Но Синтия впала в одно из своих диких настроений, когда на нее не действовали никакие разумные доводы.
Следующее утро миссис Гибсон встретила в довольном расположении духа. Она написала и отправила письмо, и следующим своим шагом намеревалась наставить Синтию в благоразумии (как это называла миссис Гибсон), другими словами — постараться уговорить ее быть послушной. Но то были тщетные усилия. Синтия уже получила письмо от мистера Хендерсона до того, как спустилась к завтраку — признание в любви, предложение руки и сердца, настолько недвусмысленное, насколько можно выразить словами; вместе с сообщением о том, что из-за невозможности дождаться почты он собрался последовать за ней в Холлингфорд и прибудет в то же самое время, что и она сама предыдущим днем.
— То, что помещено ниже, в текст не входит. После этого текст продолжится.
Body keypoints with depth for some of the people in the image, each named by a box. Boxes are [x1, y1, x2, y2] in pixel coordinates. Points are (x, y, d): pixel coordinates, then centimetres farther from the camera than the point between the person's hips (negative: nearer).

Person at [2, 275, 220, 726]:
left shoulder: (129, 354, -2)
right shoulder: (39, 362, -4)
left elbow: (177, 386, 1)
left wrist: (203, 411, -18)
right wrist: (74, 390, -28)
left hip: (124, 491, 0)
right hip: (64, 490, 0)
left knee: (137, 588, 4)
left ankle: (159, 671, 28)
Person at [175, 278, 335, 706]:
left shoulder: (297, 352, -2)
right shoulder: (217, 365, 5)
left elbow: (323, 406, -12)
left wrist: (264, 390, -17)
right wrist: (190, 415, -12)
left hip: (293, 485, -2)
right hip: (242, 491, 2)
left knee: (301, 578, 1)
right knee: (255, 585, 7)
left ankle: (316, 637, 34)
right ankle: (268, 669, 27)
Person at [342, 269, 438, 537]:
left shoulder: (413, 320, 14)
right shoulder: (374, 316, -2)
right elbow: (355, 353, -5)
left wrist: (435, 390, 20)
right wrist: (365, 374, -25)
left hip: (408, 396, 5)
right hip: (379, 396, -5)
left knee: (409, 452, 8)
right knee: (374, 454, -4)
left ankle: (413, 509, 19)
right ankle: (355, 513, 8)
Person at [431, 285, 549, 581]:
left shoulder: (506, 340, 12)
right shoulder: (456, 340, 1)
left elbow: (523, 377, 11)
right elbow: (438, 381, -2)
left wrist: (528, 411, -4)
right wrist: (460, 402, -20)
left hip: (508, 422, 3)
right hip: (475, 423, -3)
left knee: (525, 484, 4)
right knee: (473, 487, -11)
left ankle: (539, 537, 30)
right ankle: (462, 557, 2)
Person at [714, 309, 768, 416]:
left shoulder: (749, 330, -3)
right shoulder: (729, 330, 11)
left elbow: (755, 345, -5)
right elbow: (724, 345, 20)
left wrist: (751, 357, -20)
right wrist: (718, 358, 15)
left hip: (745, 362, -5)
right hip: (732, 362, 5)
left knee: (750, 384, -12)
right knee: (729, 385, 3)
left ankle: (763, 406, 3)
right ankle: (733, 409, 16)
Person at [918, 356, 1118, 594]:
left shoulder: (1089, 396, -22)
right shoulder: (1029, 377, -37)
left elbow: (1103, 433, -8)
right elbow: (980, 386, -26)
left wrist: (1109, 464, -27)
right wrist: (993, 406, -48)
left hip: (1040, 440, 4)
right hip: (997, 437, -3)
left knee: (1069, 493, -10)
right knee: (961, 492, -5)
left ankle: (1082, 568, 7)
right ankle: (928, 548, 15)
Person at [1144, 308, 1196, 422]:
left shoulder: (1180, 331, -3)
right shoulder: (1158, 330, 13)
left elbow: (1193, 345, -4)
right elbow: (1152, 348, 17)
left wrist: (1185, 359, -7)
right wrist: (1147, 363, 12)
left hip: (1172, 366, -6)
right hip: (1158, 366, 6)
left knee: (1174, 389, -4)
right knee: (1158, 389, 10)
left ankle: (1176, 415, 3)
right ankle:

Синтия никому ничего не сказала об этом письме. Она поздно спустилась к завтраку, после того, как мистер и миссис Гибсон покончили с трапезой, но ее непунктуальность объяснялась тем, что она путешествовала всю прошлую ночь. Молли еще недостаточно окрепла, чтобы подняться так рано. Синтия почти не разговаривала и не притронулась к еде. Мистер Гибсон отправился по своим дневным делам, и Синтия осталась наедине с матерью.